Erdoğan has suggested that the talks between the defense chiefs be followed up by a meeting between the foreign ministers that could set up a potential presidential summit.

Çavuşoğlu said he expects to meet his Syrian counterpart Faisal Mekdad in Moscow in the second half of January.

But Assad’s regime appears cool to Erdoğan’s outreach efforts.

‘Extended hand’

Some analysts believe that Assad will not agree to meet Erdoğan before Turkey holds a general election — now scheduled for no later than June.

Erdoğan’s foreign policy adviser İbrahim Kalın said it was “too early to say right now” when the two presidents might meet.

“How all of this unfolds depends on the regime’s attitude,” Kalın told NTV television.

“Turkey has extended its hand.
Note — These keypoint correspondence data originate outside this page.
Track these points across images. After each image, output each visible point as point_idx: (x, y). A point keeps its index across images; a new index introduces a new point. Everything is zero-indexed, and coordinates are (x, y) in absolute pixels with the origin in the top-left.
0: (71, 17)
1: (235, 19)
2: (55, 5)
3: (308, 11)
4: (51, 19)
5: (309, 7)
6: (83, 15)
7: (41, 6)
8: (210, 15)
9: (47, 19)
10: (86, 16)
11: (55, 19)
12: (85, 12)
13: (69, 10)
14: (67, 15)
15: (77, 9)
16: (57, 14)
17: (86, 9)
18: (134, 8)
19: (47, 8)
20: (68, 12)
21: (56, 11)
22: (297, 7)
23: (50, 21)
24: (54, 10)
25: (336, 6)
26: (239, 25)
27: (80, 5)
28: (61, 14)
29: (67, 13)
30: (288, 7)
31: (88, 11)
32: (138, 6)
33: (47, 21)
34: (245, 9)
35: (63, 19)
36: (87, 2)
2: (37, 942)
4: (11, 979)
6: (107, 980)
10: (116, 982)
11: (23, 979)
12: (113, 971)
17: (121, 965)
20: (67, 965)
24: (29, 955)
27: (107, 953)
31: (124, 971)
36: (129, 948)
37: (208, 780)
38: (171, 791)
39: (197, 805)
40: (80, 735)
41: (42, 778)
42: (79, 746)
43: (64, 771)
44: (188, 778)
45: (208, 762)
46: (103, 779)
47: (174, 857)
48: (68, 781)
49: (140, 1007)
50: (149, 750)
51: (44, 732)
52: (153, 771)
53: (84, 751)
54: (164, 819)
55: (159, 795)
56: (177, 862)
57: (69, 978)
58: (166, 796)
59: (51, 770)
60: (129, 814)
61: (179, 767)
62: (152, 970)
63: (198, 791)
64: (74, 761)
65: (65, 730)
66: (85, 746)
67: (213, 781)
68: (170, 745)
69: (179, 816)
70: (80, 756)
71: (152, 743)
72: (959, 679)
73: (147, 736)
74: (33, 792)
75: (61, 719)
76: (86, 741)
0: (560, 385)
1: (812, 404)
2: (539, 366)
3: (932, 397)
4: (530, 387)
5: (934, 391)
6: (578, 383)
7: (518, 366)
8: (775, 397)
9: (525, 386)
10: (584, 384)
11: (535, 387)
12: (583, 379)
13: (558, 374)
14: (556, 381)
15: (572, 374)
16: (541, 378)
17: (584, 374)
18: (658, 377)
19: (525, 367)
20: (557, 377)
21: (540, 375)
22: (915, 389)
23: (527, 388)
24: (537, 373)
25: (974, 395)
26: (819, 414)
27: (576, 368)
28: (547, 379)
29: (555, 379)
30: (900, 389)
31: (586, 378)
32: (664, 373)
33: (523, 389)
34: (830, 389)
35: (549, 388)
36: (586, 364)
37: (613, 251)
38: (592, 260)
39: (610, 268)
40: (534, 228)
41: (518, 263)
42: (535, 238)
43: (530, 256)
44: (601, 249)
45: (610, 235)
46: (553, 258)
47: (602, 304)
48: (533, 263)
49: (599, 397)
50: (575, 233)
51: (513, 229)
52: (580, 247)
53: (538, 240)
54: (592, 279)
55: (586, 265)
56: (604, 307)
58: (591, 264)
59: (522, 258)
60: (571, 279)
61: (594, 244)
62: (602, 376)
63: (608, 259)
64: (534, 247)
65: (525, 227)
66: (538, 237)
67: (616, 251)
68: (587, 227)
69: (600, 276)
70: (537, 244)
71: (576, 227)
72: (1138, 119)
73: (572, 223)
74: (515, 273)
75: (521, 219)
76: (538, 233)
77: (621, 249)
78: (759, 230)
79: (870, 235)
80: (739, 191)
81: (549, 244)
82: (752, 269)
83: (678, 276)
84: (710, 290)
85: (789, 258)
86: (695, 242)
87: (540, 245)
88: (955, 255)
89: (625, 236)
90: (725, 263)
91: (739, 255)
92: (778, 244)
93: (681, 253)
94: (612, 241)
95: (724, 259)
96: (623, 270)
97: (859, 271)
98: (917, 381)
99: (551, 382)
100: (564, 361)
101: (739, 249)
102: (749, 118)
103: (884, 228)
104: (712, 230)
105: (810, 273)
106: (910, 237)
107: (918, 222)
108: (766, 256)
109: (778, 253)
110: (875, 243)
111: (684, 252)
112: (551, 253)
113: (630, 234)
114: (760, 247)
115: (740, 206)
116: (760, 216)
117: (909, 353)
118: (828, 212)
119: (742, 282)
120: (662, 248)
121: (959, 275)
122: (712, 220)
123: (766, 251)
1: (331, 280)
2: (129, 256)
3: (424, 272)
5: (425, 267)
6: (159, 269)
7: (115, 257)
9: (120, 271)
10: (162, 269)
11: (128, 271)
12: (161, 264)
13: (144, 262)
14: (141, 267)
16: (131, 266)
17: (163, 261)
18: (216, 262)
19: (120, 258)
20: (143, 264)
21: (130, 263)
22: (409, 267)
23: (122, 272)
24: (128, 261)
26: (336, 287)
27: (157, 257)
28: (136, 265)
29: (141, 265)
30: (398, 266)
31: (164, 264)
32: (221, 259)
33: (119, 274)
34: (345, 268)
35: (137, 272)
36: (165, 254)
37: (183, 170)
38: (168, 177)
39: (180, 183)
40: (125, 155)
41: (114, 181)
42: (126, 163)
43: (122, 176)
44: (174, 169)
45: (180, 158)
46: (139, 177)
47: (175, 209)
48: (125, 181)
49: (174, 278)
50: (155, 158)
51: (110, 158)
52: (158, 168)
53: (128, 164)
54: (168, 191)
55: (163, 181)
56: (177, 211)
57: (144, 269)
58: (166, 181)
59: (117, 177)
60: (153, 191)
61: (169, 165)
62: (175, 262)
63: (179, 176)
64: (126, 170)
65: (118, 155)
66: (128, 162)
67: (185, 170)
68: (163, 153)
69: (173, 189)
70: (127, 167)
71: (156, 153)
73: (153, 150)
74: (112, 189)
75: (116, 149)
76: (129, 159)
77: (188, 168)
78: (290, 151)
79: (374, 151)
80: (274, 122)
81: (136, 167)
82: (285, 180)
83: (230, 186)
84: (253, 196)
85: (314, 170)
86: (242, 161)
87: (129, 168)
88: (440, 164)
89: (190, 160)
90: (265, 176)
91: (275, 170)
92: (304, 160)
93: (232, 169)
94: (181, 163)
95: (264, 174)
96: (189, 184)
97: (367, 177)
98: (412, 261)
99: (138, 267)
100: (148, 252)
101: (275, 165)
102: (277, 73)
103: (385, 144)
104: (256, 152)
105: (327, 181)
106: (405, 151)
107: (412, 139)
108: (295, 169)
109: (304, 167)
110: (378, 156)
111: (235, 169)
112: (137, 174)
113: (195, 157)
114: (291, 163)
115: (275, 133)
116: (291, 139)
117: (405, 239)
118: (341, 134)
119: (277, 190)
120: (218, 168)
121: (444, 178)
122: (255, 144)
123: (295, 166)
We do not think that they will leave this hand hanging.”

Erdoğan’s hopes for talks with Assad follow calls from Turkey’s main opposition party for Ankara to pull back its troops from Syria and make peace with Damascus.

The opposition is pressing Erdoğan to speed up the “voluntary” return of nearly four million Syrians who fled the fighting to Turkey.

Anti-refugee sentiments are running high in Turkey ahead of the election and Erdoğan has hardened his once-accepting stance towards people displaced by war.

Kalın confirmed that Ankara was now pressing Damascus “to take steps for the return of refugees and the humane treatment of displaced Syrians.”

The mooted reconciliation has alarmed Syrian opposition leaders and supporters who reside mostly in parts of the war-torn country under Ankara’s indirect control.

It has also caused concern in Washington, but won strong backing in Moscow — the main military backer of Assad.